Du solltest dir mal überlegen, was dir deine Krankheit eigentlich wirklich sagen möchte, wozu sie dir hilft und wobei sie dir ganz am Anfang geholfen hat. Ich bin mir sicher, daß dir spontan der Gedanke kommt: "Na ich wollte abnehmen!" doch ich weiß von mir, dass das eigentlich nicht der eigentliche Grund ist.Nach vielen Therapiestunden habe ich gemerkt, daß mir z. B. meine Krankheit unter anderem geholfen hat, mit den Spannungen und den ständigen Streitereien im Elternhaus zurechtzukommen. Ich durfte nie meine Wut herauslassen und mußte sie immer irgendwie herunterschlucken.
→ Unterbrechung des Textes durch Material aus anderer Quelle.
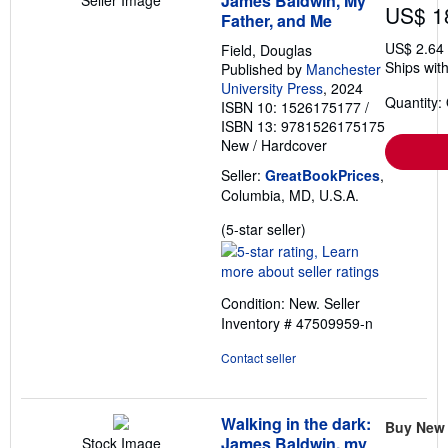
James Baldwin, My
US$ 1
Father, and Me
US$ 2.64
Field, Douglas
Ships with
Published by
Manchester
University Press
, 2024
Quantity:
ISBN 10: 1526175177
/
ISBN 13: 9781526175175
New
/
Hardcover
Seller:
GreatBookPrices
,
Columbia, MD, U.S.A.
Seller
(5-star seller)
rating
5
out
Condition: New.
Seller
of
Inventory # 47509959-n
5
stars
Contact seller
Walking in the dark:
Buy New
James Baldwin, my
Stock Image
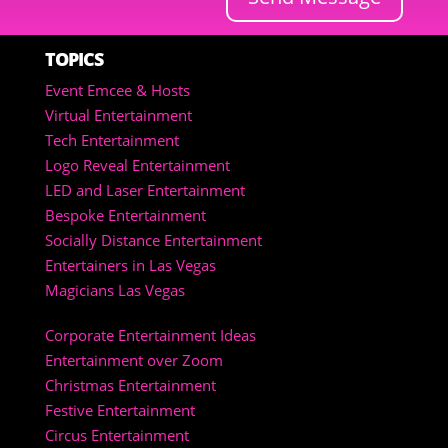
TOPICS
Event Emcee & Hosts
Virtual Entertainment
Tech Entertainment
Logo Reveal Entertainment
LED and Laser Entertainment
Bespoke Entertainment
Socially Distance Entertainment
Entertainers in Las Vegas
Magicians Las Vegas
Corporate Entertainment Ideas
Entertainment over Zoom
Christmas Entertainment
Festive Entertainment
Circus Entertainment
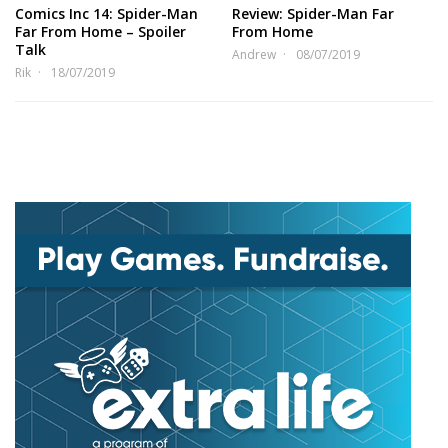
Comics Inc 14: Spider-Man
Review: Spider-Man Far
Far From Home – Spoiler
From Home
Talk
Andrew
08/07/2019
Rik
18/07/2019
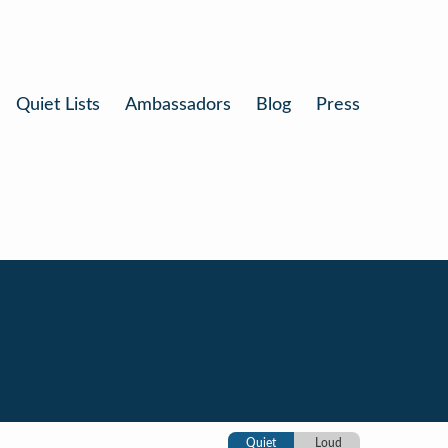
Quiet Lists
Ambassadors
Blog
Press
Quiet
Loud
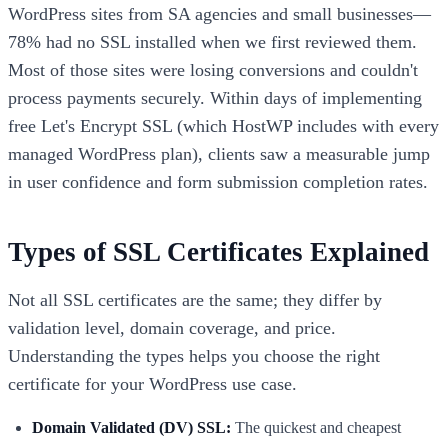
WordPress sites from SA agencies and small businesses—
78% had no SSL installed when we first reviewed them.
Most of those sites were losing conversions and couldn't
process payments securely. Within days of implementing
free Let's Encrypt SSL (which HostWP includes with every
managed WordPress plan), clients saw a measurable jump
in user confidence and form submission completion rates.
Types of SSL Certificates Explained
Not all SSL certificates are the same; they differ by
validation level, domain coverage, and price.
Understanding the types helps you choose the right
certificate for your WordPress use case.
Domain Validated (DV) SSL:
The quickest and cheapest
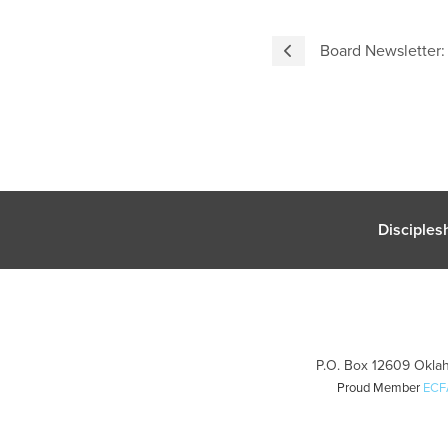
Board Newsletter
Disciples
P.O. Box 12609 Oklah
Proud Member
ECF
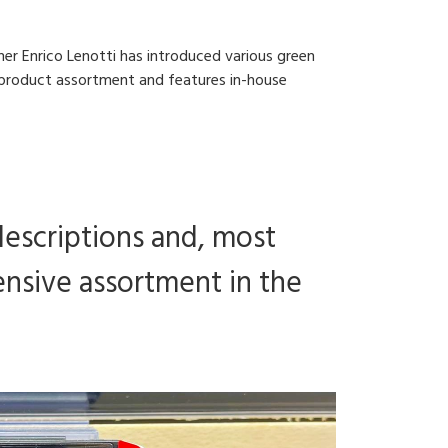
er Enrico Lenotti has introduced various green
ts product assortment and features in-house
descriptions and, most
tensive assortment in the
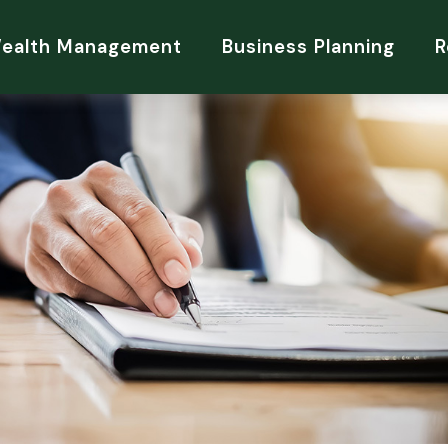
Wealth Management
Business Planning
R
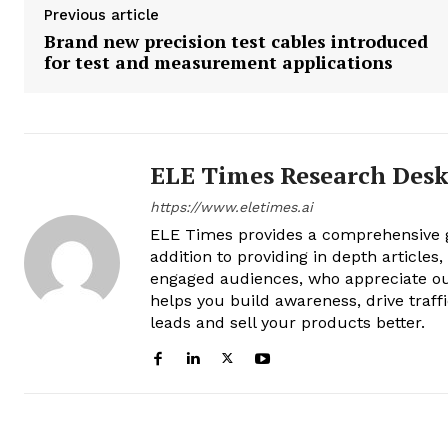
Previous article
Brand new precision test cables introduced
for test and measurement applications
ELE Times Research Des
https://www.eletimes.ai
ELE Times provides a comprehensive gl
addition to providing in depth articles
engaged audiences, who appreciate ou
helps you build awareness, drive traff
leads and sell your products better.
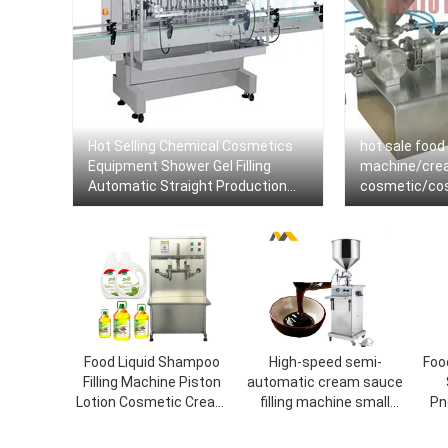
Hot Selling Chemical Cosmetics
hot sale food 
Equipment Shower Gel Filling
machine/crea
Automatic Straight Production
cosmetic/cosm
Line Machine Dish Wash Liquid
sealing mach
Soap Filler
Food Liquid Shampoo
High-speed semi-
Foo
Filling Machine Piston
automatic cream sauce
Lotion Cosmetic Cream
filling machine small
Pn
Shampoo Gel Paste
cosmetic food tomato
C
Bottle Filling Machine
sauce the food canning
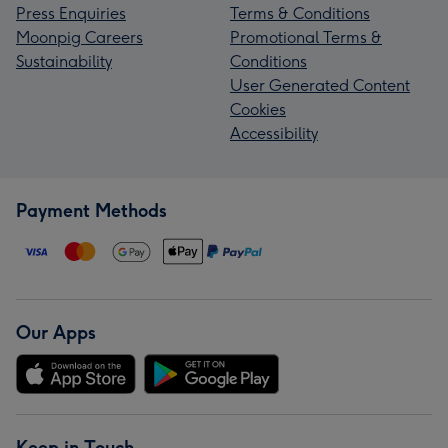
Press Enquiries
Terms & Conditions
Moonpig Careers
Promotional Terms &
Sustainability
Conditions
User Generated Content
Cookies
Accessibility
Payment Methods
Our Apps
Keep in Touch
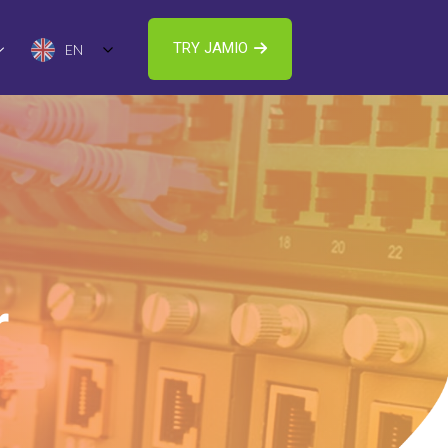
TRY JAMIO
EN
r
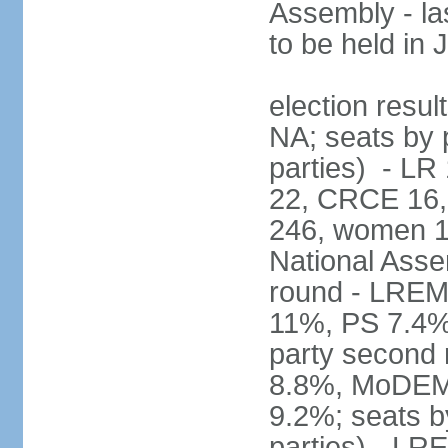
Assembly - la
to be held in
election resul
NA; seats by p
parties) - L
22, CRCE 16, 
246, women 1
National Assem
round - LREM
11%, PS 7.4%,
party second
8.8%, MoDEM 
9.2%; seats by
parties) - L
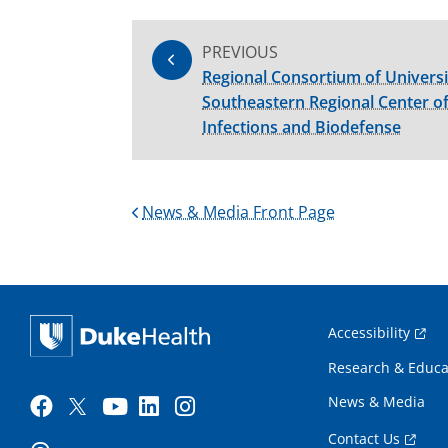
PREVIOUS
Regional Consortium of Universi
Southeastern Regional Center of
Infections and Biodefense
News & Media Front Page
Accessibility
Research & Educa
News & Media
Contact Us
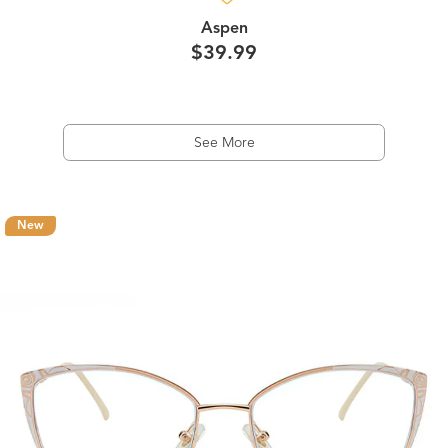
Aspen
$39.99
See More
New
Dadurch hat sich bei mir innerlich eine enorme Spannung und Wut aufgebaut, die ich probiere durchs Erbrechen los zu werden.
Ich hoffe, ich konnte dir ein wenig helfen und bin mir sicher, daß du deinen Weg finden wirst auch irgendwann aus dieser Krankenheit herauszukommen. Ich wünsche es dir!!